Swedish activist Greta Thunberg joined calls for a combined effort to tackle coronavirus and the climate crisis, saying the 50th anniversary of Earth Day on Wednesday was the time to choose a “new way forward”.
Dramatic improvements in air and water quality as coronavirus lockdowns have cut pollution have prompted calls for a low-carbon future, but the need to get millions back to work is clouding the environmental picture.
With economies around the world shut down, wildlife has returned to city streets, with wolves, deer and kangaroos spotted on thoroughfares usually teeming with traffic.
Fish have been seen in Venice canals no longer polluted by motorboats, while residents of some Indian cities have reported seeing the Himalayas for the first time in decades.
Satellite imagery has shown significant air quality improvements across Europe and Asia, including China, where the coronavirus pandemic emerged.
But residents in some of China’s most smog-prone cities said they feared blue skies would not last as the world’s second-biggest economy got back to work.
Thunberg, taking part in a streamed event to mark Earth Day, said action to tackle coronavirus did not mean the climate crisis had gone away.
“We need to tackle two crises at once,” she said.
U.N. chief Antonio Guterres urged governments in an Earth Day message to use their economic responses to the pandemic to tackle the “even deeper emergency” of climate change.
2019 hottest on record
Last year was the hottest on record in Europe, extending a run of exceptionally warm years driven by unprecedented levels of heat-trapping greenhouse gases in the atmosphere, according to a study released on Earth Day.
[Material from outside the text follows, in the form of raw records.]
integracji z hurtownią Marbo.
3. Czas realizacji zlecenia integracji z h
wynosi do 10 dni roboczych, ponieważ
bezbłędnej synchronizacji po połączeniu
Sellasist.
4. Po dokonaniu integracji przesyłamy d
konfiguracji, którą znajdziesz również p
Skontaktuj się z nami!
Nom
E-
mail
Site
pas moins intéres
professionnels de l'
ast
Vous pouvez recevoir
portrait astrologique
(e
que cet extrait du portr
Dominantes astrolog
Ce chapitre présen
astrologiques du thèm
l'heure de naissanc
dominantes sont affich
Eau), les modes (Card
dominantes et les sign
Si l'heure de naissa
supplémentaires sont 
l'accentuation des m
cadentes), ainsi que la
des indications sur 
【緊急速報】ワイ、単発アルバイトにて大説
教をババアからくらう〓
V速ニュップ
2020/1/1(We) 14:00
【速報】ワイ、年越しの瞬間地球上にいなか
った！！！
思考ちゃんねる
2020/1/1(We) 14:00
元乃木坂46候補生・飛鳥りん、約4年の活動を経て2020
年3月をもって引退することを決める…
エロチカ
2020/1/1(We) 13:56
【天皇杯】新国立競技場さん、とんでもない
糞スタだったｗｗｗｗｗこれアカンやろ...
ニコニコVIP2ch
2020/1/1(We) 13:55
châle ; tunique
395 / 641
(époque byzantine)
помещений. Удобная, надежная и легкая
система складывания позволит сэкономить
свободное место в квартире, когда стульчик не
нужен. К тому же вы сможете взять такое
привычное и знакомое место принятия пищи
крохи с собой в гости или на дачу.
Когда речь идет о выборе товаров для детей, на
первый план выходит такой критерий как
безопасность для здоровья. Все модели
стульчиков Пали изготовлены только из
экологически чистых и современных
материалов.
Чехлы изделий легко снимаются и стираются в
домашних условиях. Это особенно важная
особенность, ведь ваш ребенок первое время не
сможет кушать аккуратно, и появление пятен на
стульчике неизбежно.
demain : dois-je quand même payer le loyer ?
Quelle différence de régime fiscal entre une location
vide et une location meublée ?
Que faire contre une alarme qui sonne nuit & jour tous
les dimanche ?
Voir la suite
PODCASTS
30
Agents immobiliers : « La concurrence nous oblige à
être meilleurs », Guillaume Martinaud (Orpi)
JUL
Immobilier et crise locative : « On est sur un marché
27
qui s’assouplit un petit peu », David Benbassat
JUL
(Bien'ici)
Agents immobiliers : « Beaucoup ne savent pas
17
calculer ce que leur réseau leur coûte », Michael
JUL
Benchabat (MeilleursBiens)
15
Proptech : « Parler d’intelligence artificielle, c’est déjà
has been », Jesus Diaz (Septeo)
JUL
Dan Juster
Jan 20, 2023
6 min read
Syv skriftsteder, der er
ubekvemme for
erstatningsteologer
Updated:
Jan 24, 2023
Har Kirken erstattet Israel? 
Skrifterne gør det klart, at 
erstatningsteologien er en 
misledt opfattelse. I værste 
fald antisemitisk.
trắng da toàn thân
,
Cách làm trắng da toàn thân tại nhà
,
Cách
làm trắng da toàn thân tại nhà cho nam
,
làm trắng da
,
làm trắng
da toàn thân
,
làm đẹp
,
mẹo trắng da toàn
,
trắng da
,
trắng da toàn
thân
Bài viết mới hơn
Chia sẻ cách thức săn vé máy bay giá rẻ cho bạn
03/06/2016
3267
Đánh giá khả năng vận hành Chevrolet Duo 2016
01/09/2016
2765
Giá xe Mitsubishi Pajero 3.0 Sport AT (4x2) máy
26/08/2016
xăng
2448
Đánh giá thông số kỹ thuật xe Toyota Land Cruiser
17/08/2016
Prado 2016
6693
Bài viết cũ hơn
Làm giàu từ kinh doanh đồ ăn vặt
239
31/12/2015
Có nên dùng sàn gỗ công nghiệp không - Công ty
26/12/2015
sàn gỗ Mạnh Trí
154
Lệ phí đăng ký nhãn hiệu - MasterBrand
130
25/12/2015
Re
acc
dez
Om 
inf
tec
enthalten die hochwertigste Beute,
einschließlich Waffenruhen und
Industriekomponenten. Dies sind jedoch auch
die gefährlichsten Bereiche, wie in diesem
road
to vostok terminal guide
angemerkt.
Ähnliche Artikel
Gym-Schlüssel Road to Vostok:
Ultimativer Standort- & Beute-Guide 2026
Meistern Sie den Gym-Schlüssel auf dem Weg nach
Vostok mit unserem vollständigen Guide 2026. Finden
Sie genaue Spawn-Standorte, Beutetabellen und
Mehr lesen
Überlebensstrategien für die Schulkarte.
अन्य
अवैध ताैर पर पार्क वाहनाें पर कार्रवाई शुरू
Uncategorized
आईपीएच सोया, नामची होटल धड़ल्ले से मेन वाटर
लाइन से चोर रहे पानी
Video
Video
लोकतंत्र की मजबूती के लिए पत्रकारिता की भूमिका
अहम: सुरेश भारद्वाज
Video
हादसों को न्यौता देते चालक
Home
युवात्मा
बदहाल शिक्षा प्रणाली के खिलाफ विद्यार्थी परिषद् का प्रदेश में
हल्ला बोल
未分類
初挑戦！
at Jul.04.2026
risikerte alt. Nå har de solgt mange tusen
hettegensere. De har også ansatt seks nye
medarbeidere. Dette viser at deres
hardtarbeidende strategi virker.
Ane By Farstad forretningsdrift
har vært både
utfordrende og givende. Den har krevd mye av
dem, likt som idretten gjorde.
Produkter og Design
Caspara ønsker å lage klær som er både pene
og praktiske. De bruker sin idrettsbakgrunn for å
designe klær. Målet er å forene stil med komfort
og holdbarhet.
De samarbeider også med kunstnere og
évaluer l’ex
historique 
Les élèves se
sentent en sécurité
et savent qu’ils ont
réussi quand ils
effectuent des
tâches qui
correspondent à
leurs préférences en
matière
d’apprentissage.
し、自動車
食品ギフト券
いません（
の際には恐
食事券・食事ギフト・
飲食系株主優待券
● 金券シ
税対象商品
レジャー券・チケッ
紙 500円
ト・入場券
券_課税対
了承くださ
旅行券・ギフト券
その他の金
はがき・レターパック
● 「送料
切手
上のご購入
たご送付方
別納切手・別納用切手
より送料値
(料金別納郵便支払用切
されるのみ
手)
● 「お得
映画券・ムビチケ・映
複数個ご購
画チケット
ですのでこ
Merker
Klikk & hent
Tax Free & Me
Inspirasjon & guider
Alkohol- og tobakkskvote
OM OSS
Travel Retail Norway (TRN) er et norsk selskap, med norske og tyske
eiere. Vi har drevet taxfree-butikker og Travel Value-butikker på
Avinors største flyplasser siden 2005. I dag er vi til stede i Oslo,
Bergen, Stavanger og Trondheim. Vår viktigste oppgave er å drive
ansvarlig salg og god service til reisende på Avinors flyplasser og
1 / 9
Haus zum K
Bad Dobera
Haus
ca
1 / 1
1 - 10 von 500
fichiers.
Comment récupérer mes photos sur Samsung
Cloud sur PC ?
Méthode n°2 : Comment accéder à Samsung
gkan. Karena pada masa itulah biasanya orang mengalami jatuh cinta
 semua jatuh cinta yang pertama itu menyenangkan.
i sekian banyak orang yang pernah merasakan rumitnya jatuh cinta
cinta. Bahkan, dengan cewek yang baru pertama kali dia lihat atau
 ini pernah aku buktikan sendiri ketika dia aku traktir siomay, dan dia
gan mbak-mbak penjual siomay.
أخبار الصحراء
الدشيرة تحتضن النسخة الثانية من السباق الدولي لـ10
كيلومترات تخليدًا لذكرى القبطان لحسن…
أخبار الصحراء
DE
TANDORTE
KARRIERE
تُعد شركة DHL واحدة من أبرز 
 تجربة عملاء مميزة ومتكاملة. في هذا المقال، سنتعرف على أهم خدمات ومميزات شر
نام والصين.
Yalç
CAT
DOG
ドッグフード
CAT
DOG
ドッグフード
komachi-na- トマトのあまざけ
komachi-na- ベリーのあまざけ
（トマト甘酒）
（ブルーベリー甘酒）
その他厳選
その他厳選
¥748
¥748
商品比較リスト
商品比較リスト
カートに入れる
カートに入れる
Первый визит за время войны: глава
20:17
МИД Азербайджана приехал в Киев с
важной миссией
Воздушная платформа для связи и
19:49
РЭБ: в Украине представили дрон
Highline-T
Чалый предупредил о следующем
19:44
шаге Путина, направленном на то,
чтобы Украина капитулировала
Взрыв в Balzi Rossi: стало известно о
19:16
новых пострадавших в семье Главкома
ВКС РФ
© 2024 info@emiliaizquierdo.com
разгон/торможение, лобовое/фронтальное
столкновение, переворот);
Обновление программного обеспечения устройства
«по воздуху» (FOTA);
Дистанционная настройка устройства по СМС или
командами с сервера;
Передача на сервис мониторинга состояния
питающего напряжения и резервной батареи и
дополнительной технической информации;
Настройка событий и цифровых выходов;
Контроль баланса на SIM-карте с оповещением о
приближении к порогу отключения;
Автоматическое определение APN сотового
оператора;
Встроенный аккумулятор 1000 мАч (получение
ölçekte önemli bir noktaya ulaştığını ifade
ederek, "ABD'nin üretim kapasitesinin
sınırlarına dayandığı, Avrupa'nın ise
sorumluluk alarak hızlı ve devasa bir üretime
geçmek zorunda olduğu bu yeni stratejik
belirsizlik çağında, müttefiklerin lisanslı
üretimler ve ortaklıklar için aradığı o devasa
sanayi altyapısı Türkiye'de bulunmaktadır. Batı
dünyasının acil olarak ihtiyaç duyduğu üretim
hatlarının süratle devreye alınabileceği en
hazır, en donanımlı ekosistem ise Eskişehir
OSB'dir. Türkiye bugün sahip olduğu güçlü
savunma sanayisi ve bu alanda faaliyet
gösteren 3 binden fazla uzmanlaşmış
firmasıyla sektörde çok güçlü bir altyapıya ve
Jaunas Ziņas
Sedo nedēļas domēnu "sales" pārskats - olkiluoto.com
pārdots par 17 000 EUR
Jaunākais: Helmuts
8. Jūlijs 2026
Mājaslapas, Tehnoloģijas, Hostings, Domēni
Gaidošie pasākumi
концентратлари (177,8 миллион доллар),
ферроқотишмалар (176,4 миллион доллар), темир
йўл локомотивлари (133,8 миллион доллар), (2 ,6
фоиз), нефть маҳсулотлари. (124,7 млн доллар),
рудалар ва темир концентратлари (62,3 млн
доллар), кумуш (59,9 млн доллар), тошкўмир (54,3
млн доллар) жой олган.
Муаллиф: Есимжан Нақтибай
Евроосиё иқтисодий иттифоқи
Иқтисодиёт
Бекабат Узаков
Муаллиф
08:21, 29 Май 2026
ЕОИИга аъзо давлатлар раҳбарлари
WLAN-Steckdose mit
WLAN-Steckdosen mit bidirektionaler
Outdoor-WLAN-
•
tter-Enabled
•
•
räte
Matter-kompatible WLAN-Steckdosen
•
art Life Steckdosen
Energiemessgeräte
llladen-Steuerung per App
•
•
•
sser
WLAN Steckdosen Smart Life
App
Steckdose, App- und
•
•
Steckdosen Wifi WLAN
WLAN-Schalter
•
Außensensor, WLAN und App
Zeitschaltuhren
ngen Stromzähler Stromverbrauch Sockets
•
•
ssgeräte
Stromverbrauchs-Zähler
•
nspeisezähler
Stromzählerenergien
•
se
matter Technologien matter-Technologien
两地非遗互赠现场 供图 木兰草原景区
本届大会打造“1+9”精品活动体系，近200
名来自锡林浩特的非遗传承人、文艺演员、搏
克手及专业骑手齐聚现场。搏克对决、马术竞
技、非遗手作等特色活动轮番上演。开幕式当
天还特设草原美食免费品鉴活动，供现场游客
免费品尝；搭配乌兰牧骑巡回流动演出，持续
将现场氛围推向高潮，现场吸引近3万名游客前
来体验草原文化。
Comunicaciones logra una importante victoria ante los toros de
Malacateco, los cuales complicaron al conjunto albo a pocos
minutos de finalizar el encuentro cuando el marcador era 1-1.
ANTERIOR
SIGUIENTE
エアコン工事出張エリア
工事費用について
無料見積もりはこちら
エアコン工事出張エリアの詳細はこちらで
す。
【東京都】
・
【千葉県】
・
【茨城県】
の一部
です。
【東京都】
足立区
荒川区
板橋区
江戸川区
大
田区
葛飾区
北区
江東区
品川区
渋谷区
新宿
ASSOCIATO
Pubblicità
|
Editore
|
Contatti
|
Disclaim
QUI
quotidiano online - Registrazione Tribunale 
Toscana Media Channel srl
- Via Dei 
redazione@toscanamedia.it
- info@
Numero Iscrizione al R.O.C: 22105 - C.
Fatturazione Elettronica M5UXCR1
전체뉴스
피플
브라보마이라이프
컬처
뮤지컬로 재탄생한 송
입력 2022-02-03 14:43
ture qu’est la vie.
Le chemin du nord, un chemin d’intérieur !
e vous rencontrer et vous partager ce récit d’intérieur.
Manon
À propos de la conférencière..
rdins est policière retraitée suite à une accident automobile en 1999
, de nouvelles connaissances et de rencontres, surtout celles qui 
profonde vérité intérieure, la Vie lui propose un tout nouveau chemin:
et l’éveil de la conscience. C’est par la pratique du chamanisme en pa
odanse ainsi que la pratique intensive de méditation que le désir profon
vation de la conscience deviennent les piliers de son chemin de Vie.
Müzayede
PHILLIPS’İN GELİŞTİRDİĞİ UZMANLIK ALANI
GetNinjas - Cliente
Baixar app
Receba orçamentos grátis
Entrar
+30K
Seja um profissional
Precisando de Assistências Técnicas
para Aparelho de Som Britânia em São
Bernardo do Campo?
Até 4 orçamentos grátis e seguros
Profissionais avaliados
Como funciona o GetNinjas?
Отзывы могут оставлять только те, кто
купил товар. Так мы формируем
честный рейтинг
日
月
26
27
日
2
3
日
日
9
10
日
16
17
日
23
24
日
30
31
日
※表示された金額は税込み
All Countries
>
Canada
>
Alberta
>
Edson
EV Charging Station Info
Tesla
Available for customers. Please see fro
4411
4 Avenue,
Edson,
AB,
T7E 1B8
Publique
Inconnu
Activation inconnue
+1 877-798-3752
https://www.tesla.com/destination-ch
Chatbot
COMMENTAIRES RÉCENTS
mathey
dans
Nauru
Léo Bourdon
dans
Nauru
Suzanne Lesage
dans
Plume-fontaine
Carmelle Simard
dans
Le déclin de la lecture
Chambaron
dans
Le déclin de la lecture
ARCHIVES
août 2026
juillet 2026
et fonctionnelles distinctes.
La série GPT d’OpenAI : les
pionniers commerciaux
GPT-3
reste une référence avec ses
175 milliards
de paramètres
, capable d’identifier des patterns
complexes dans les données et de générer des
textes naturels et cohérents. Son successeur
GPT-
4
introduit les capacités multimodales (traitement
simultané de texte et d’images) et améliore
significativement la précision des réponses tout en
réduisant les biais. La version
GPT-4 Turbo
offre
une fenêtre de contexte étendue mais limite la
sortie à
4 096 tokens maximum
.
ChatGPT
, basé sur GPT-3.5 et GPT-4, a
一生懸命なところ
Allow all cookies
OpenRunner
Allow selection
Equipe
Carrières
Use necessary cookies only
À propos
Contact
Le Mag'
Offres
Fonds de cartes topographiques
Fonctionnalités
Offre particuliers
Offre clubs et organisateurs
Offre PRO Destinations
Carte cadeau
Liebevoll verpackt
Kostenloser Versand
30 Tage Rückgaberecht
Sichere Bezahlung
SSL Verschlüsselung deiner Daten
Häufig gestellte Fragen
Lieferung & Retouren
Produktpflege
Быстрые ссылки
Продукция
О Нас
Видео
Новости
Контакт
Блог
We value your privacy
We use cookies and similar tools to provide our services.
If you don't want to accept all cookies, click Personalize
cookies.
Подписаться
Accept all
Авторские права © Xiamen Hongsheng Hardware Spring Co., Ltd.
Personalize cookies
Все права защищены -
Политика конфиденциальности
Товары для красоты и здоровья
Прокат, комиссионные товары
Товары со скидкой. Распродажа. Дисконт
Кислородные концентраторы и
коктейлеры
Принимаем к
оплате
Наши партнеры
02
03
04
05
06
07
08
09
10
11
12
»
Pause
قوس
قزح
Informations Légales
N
Of Europe’s 12 warmest years on record, 11 have occurred since 2000, the European Union’s Copernicus Climate Change Service (C3S) said.
The coronavirus pandemic is expected to drive carbon dioxide emissions down 6% this year, the head of the World Meteorological Organization (WMO) said, in what would be the biggest yearly drop since World War Two.
But that will not stop climate change, the WMO said.
With millions staying home, air quality has improved in China. Shanghai saw emissions fall by nearly 20% in the first quarter, while in Wuhan, where the pandemic originated, monthly averages dropped more than a third.
But experts worry the decline could give China leeway to turn a blind eye to pollution in order to stimulate the economy, which declined for the first time on record in the first quarter.